◆ ASSIGNMENT:
Restate word for word the lines below from the one that has "Identify the document" through the one that has "Rendered at 2001 by 1125 pixels.", keeping both and dropping all pictures.

★ ★ ★ ★ ★ ★ ★

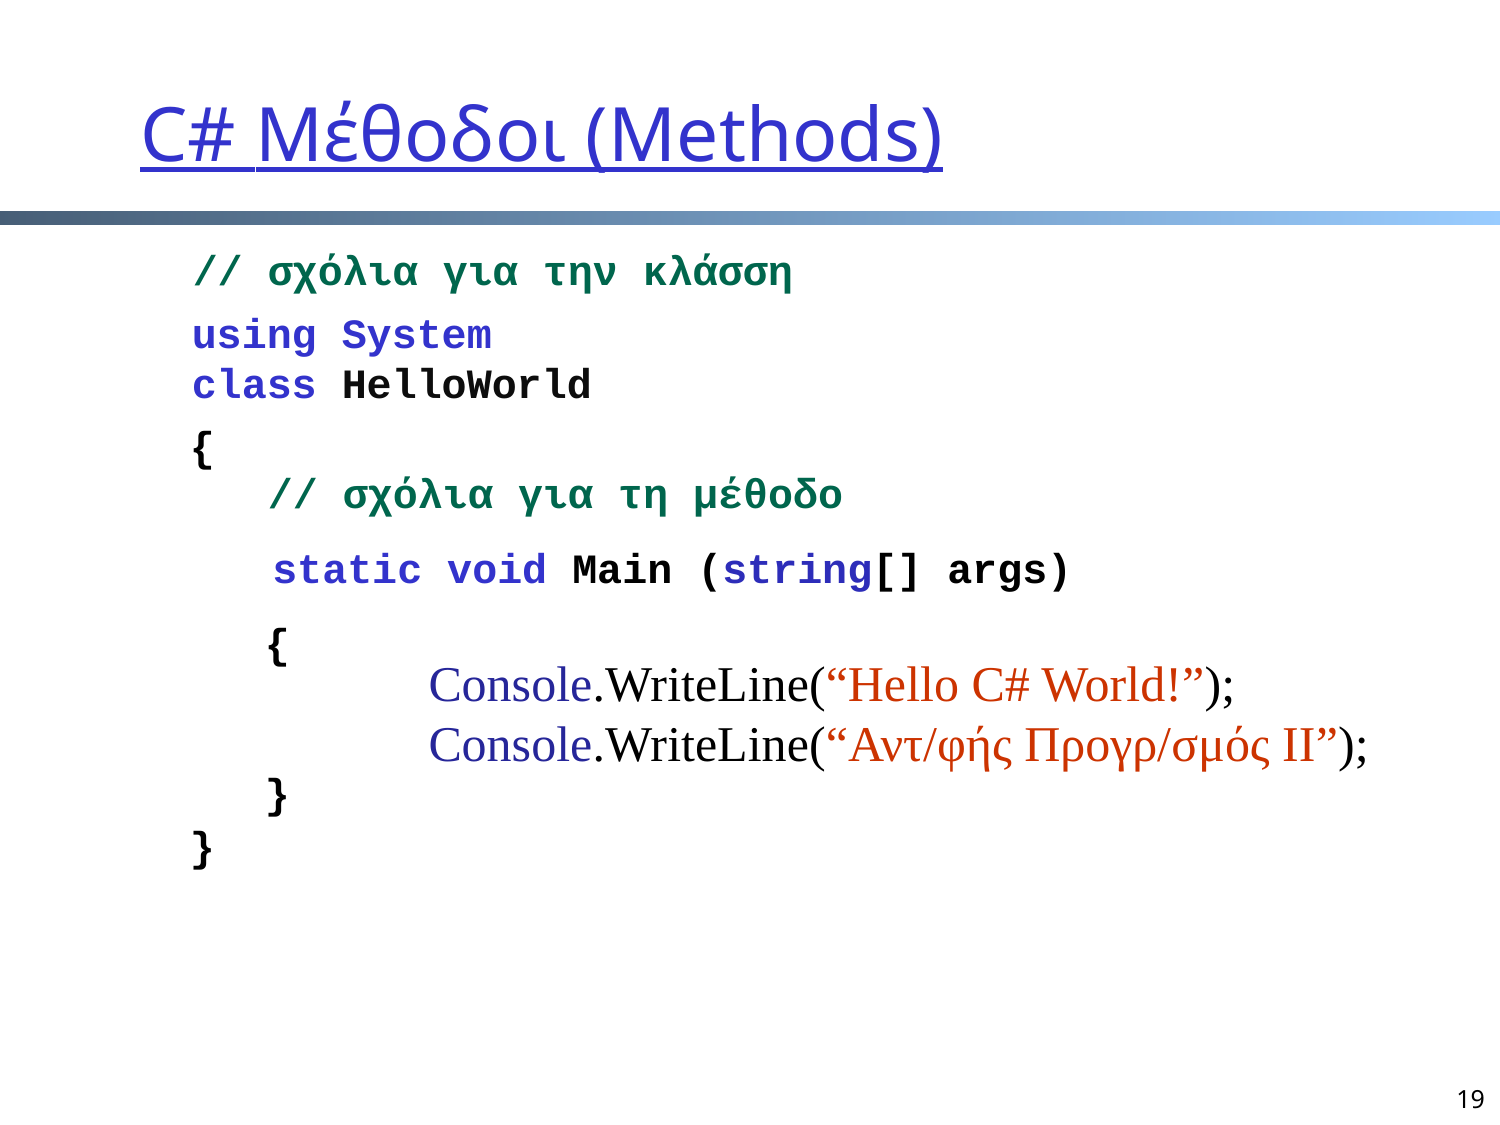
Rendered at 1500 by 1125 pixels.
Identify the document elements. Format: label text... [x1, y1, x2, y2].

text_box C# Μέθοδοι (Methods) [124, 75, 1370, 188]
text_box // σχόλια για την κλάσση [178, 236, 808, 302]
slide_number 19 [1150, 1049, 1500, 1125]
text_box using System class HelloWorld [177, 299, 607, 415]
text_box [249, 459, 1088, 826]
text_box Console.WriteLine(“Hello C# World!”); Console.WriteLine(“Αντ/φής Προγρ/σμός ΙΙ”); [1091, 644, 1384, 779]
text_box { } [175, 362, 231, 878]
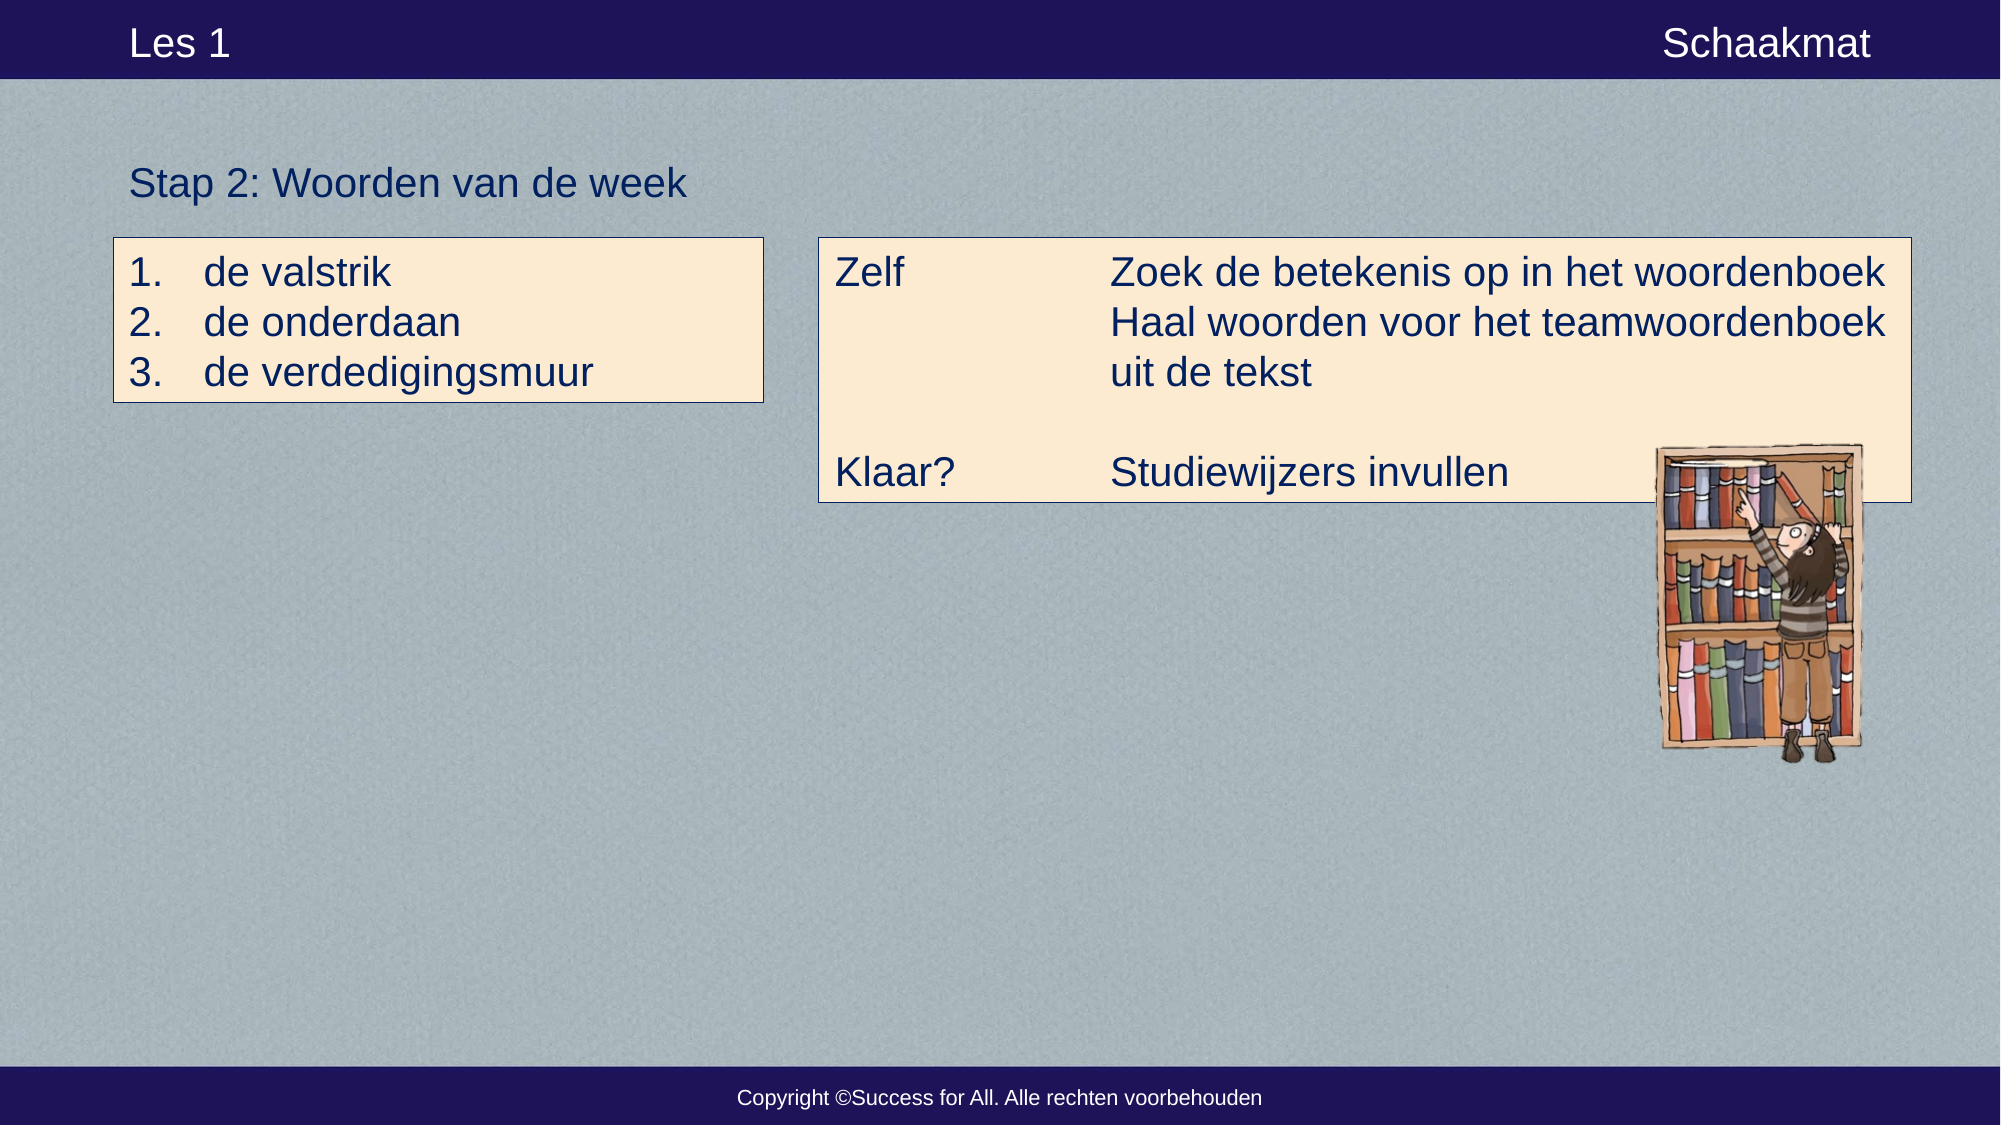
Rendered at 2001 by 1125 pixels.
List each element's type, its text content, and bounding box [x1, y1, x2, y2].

★ ★ ★ ★ ★ ★ ★

◆ ANSWER FOR THIS EXERCISE:
Identify the document elements. Format: label text... [x1, y1, x2, y2].

text_box C# Μέθοδοι (Methods) [124, 75, 1370, 188]
text_box // σχόλια για την κλάσση [178, 236, 808, 302]
slide_number 19 [1150, 1049, 1500, 1125]
text_box using System class HelloWorld [177, 299, 607, 415]
text_box [249, 459, 1088, 826]
text_box Console.WriteLine(“Hello C# World!”); Console.WriteLine(“Αντ/φής Προγρ/σμός ΙΙ”); [1091, 644, 1384, 779]
text_box { } [175, 362, 231, 878]
Rendered at 2001 by 1125 pixels.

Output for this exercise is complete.